Les rapports comprenaient des interviews de Chen Yonglin, un ancien diplomate chinois travaillant pour une unité spécialisée dans l’éradication du Falun Dafa, qui a fait défection en Australie.

Chen Yonglin a déclaré qu’il est évident que Les Presses Chinoises « sont l’homme de main et l’outil de propagande du Parti communiste chinois ». Il a également déclaré qu’ « il est très probable que les coûts d’impression » aient été couverts par le régime.

« Le contenu semble être principalement produit et fourni par le PCC », a-t-il dit.

Crescent Chau a poursuivi Epoch Times pour diffamation, mais l’affaire a été rejetée par la juge Catherine Mandeville de la Cour supérieure en avril 2010. « Il s’agit d’un cas où celui qui mord se plaint d’avoir été mordu », a déclaré Mme Mandeville, et que « la réputation de M. Chau et de La Presse chinoise est […] sans équivoque anti-Falun Gong et pro-RPC [République populaire de Chine]. » « La Presse chinoise » est le nom de l’entreprise qui imprime le journal Les Presses chinoises.

La qualification d’agent de Pékin n’est donc pas une « attaque déloyale », mais plutôt « une opinion légitime », a-t-elle déclaré.

« M. Chau […] estime qu’il est de sa responsabilité de défendre la position du gouvernement de la RPC. Les articles d'[Epoch Times] ont montré que [les] opinions [de M. Chau] sur le Falun Gong, mais aussi sur le Tibet et bien d’autres sujets, sont identiques à celles du régime de la RPC », a déclaré la juge Mandeville.

La juge Mandeville a également déclaré que les explications de Crescent Chau sur la façon dont il a financé ses éditions spéciales étaient « pour le moins, nébuleuses ».

Au cours de la procédure judiciaire, Crescent Chau a admis qu’il n’avait pas interviewé de pratiquants de Falun Dafa pour le contenu qu’il publiait et qu’il n’avait pas lu les enseignements de Falun Dafa. Il a déclaré qu’il aspirait à éradiquer Falun Dafa.

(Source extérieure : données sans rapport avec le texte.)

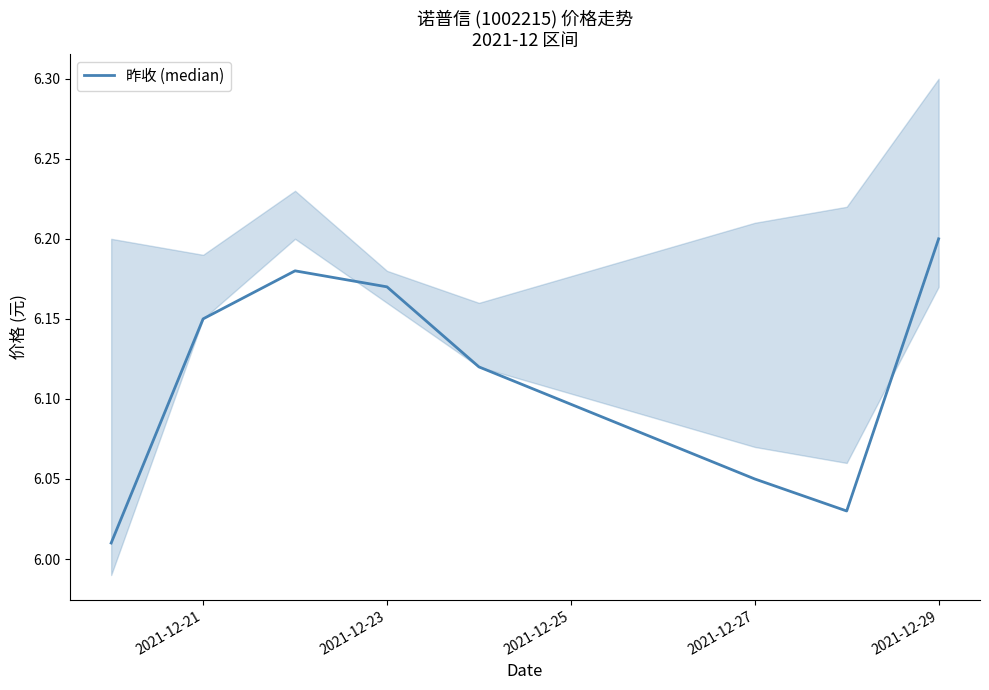

True or false: 昨收 (median) has a value of 9.0 at 2021-12-23.

False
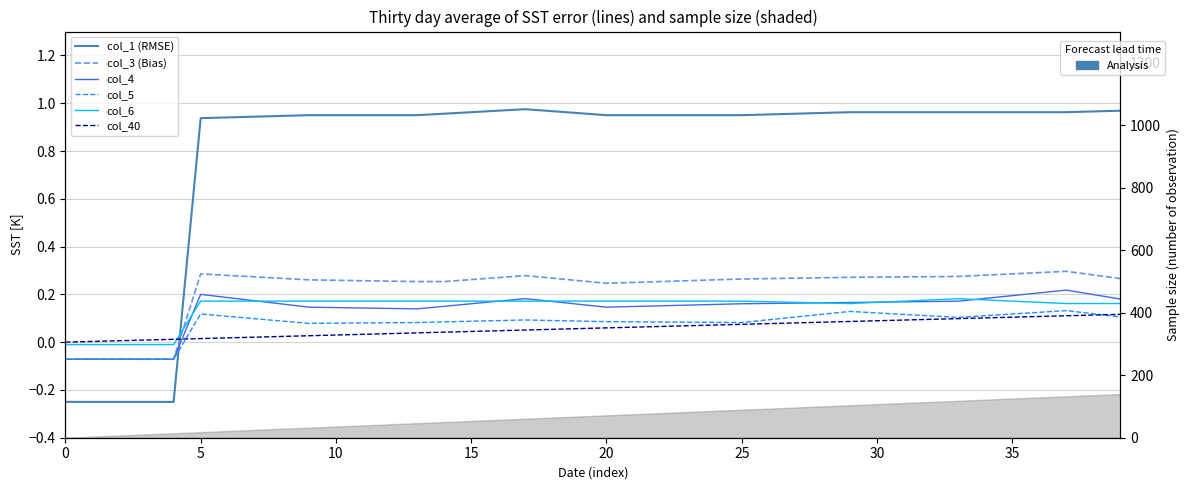

True or false: col_40 and col_5 intersect in this chart.

True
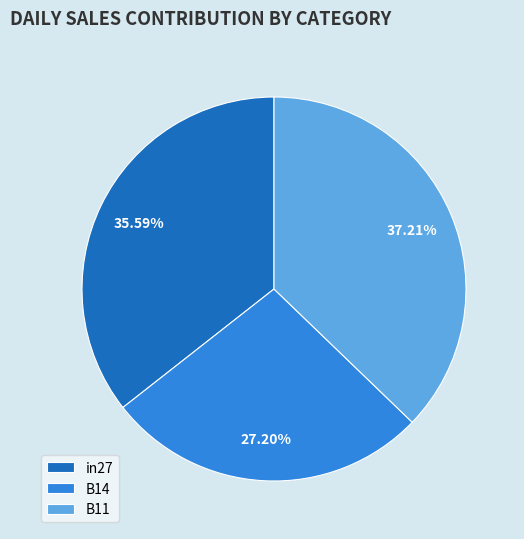

Between B11 and in27, which is larger?

B11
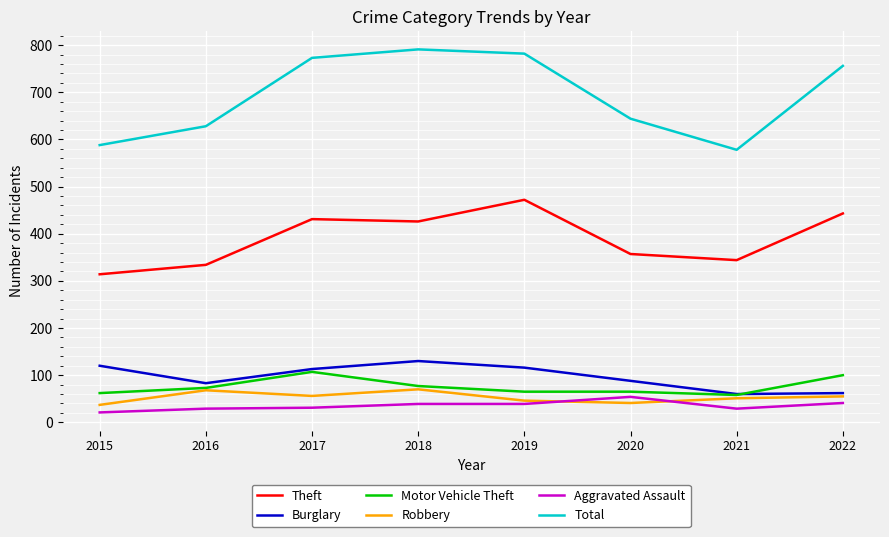

What is the maximum value for Burglary?

130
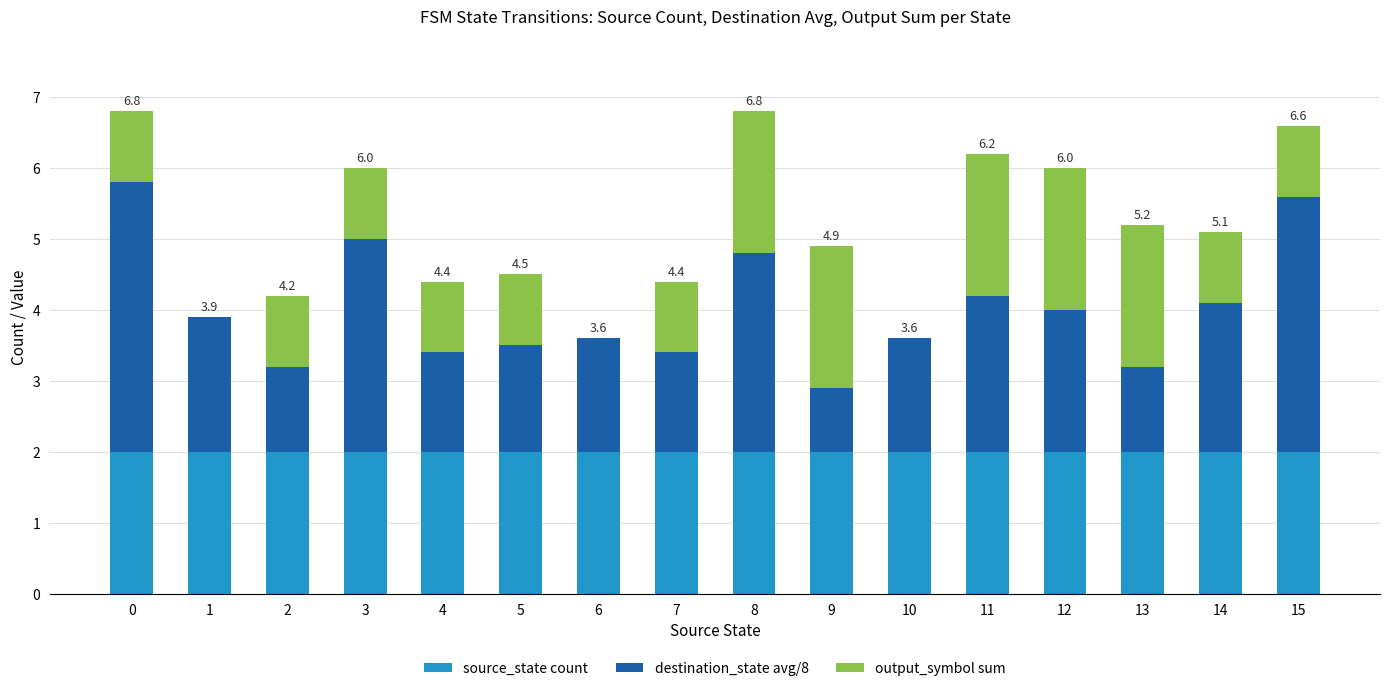

True or false: source_state count has a value of 3.3 at 6.

False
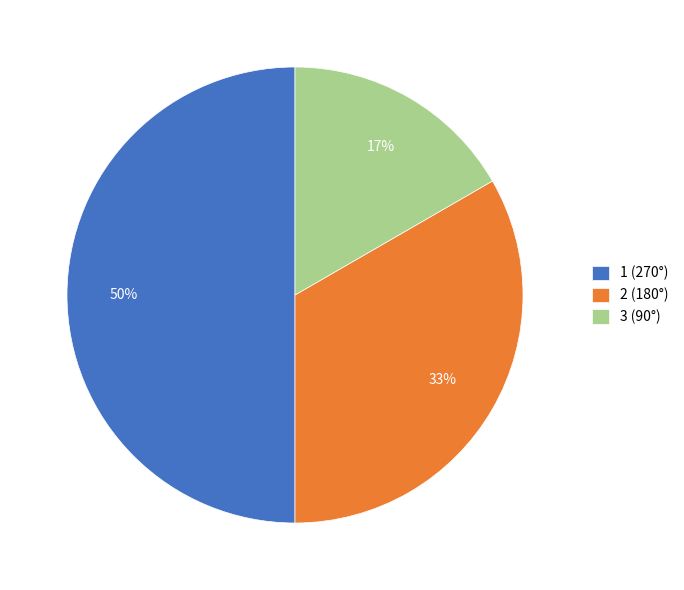

Rank the categories by value from highest to lowest.

1 (270°), 2 (180°), 3 (90°)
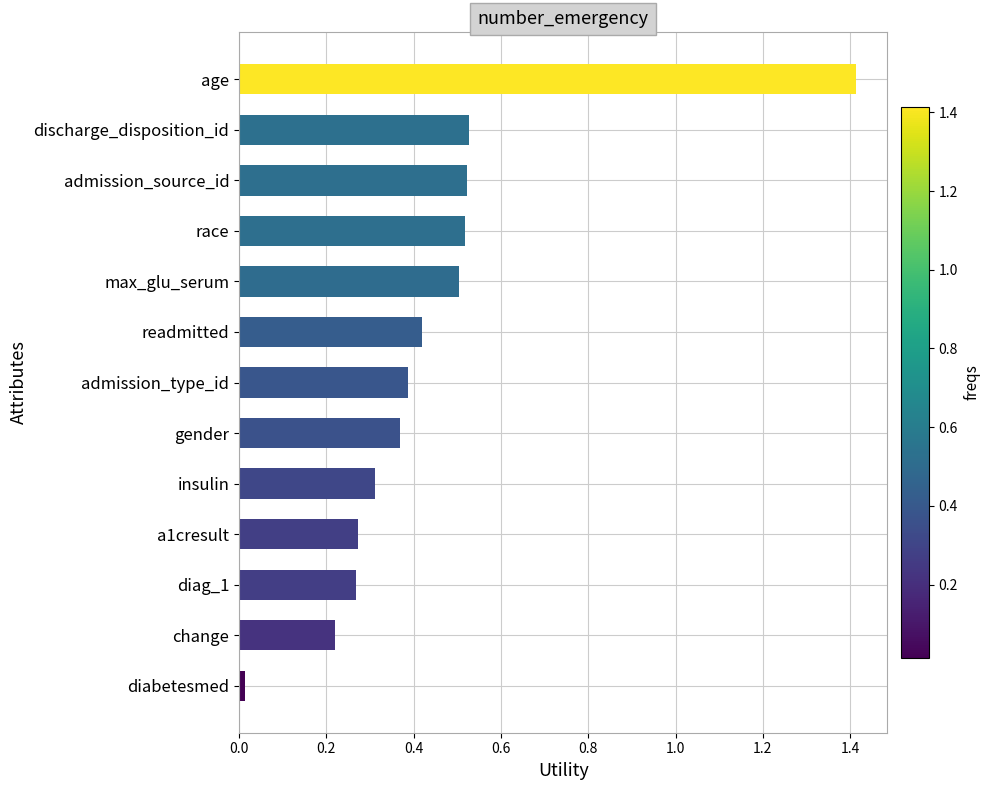

Which has a higher value, admission_type_id or readmitted?

readmitted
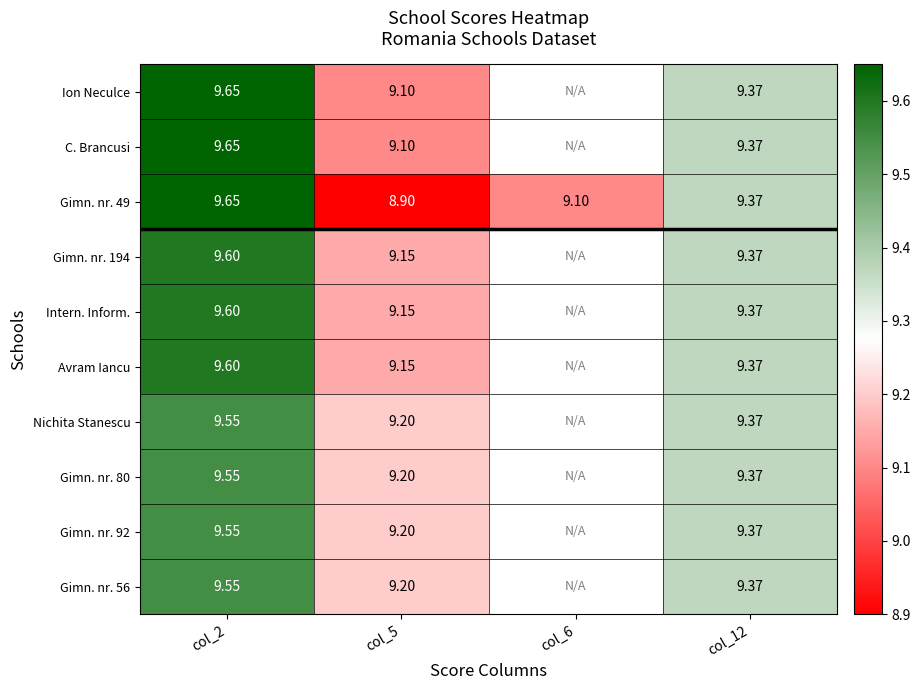

At col_5, list the series in order from largest to smallest.

Nichita Stanescu, Gimn. nr. 80, Gimn. nr. 92, Gimn. nr. 56, Gimn. nr. 194, Intern. Inform., Avram Iancu, Ion Neculce, C. Brancusi, Gimn. nr. 49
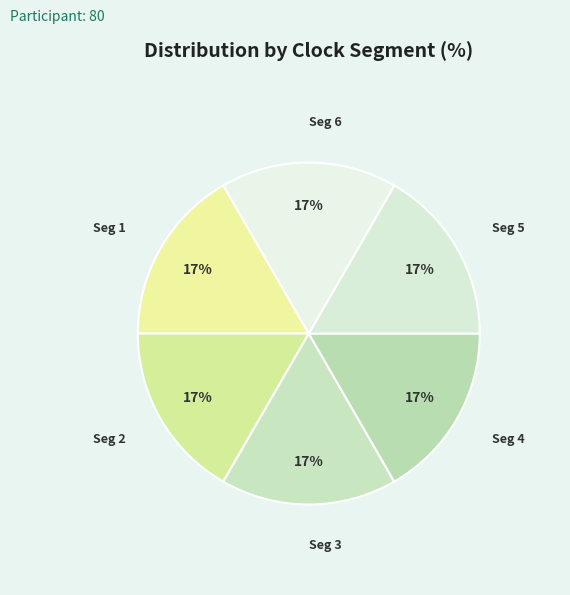

Combined, do Seg 5 and Seg 6 account for over 50%?

No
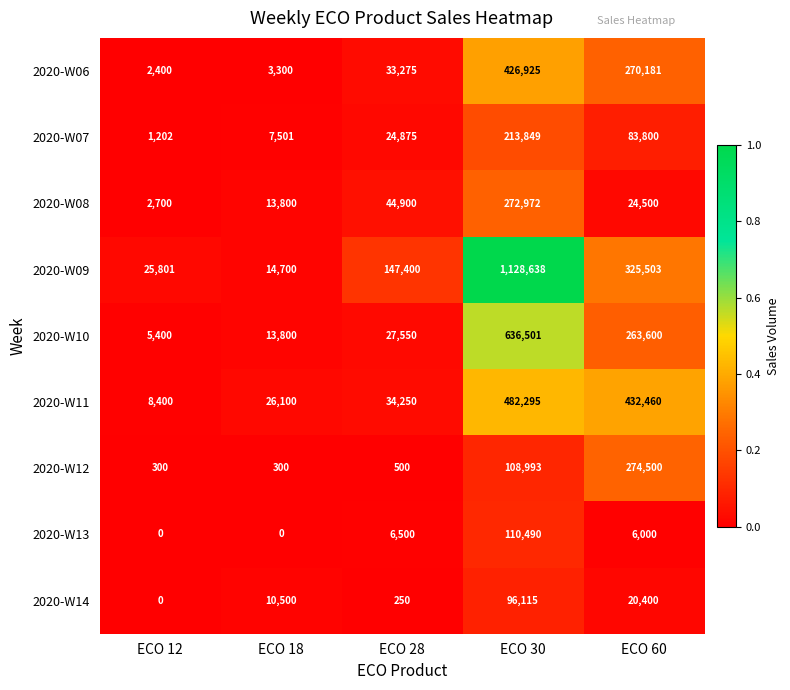

List the labels in order of 2020-W06 value, smallest first.

ECO 12, ECO 18, ECO 28, ECO 60, ECO 30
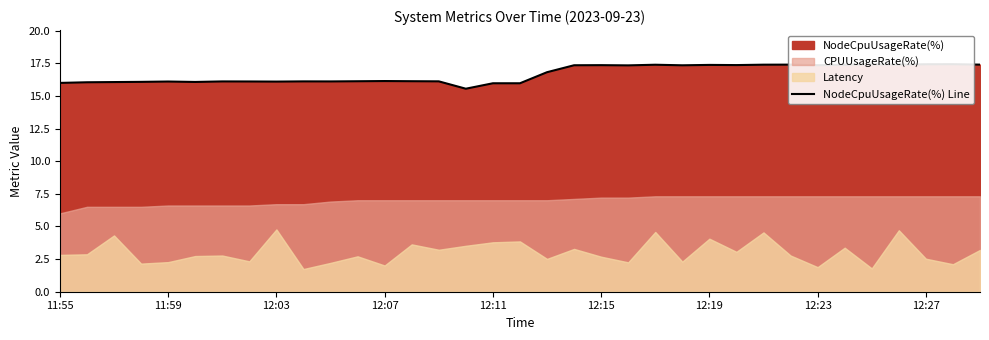

Which has a higher value, 27 or 34?

34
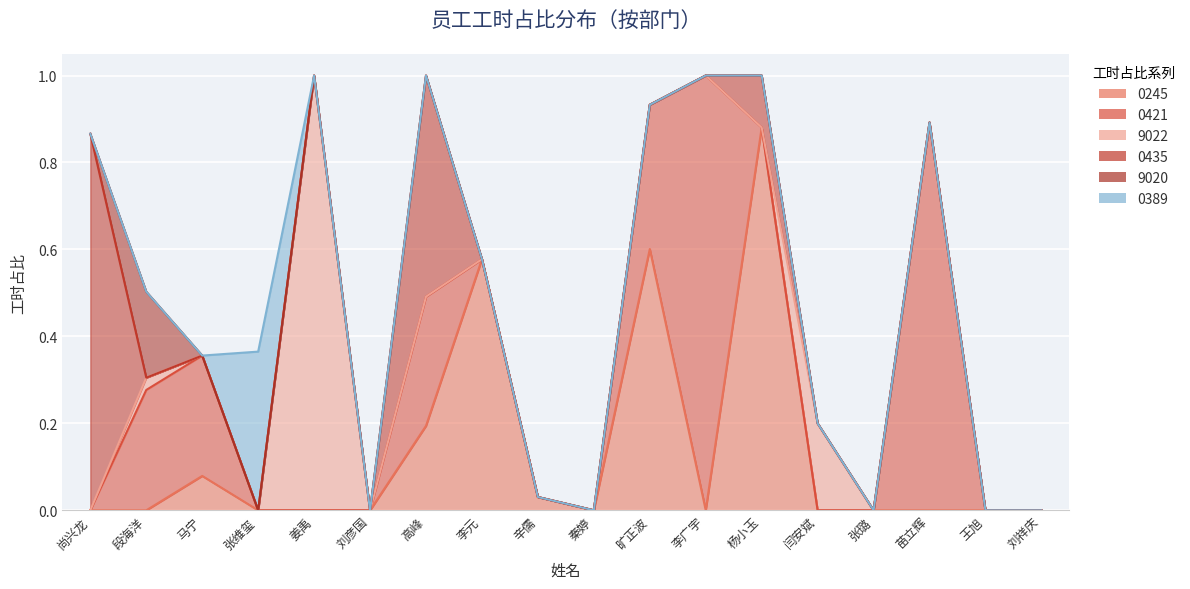

True or false: 0389 and 9020 intersect in this chart.

False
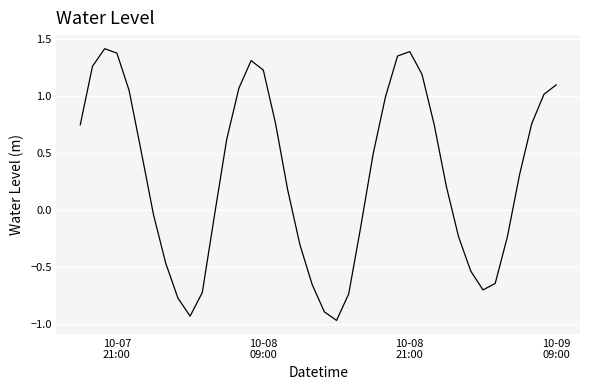

What is the difference between the maximum and minimum values?

2.4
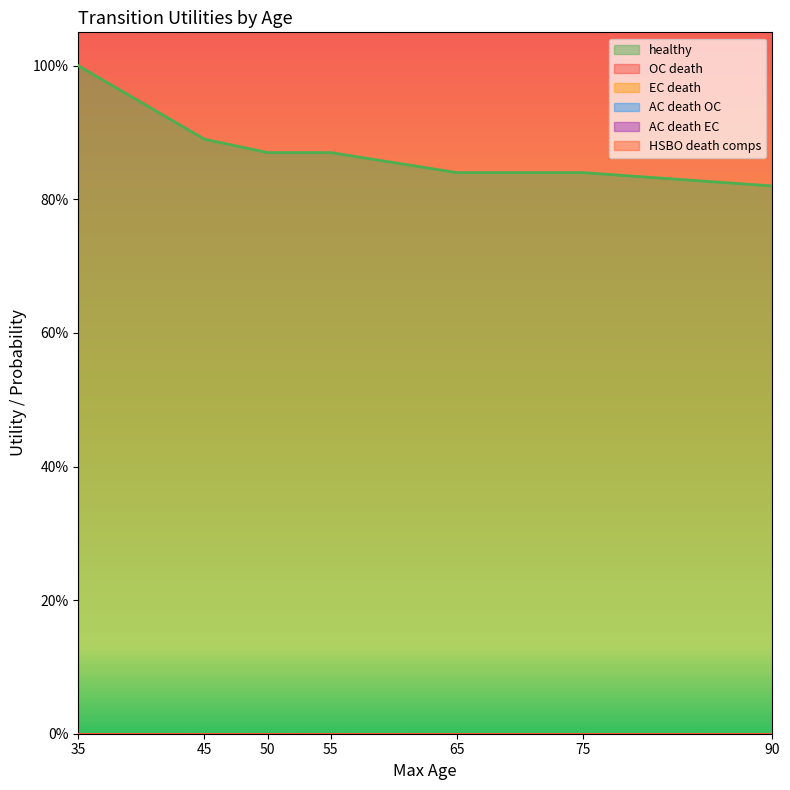

At which category does the chart reach its peak across all series?

35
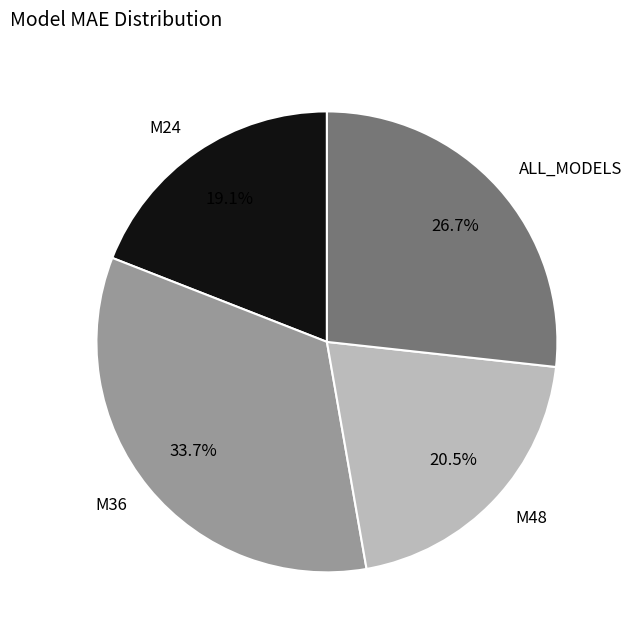

Count the number of slices in the pie.

4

Crescent Chau a ensuite fait appel de la décision du tribunal inférieur, sans succès. Les trois juges de la cour d’appel ont réaffirmé en 2012 que le fait de référer à Crescent Chau et à son entreprise de presse « en tant qu’agents promouvant les idées d’un gouvernement ne peut être considéré comme diffamatoire ».

Crescent Chau a tenté de porter l’affaire devant la Cour suprême, mais a échoué.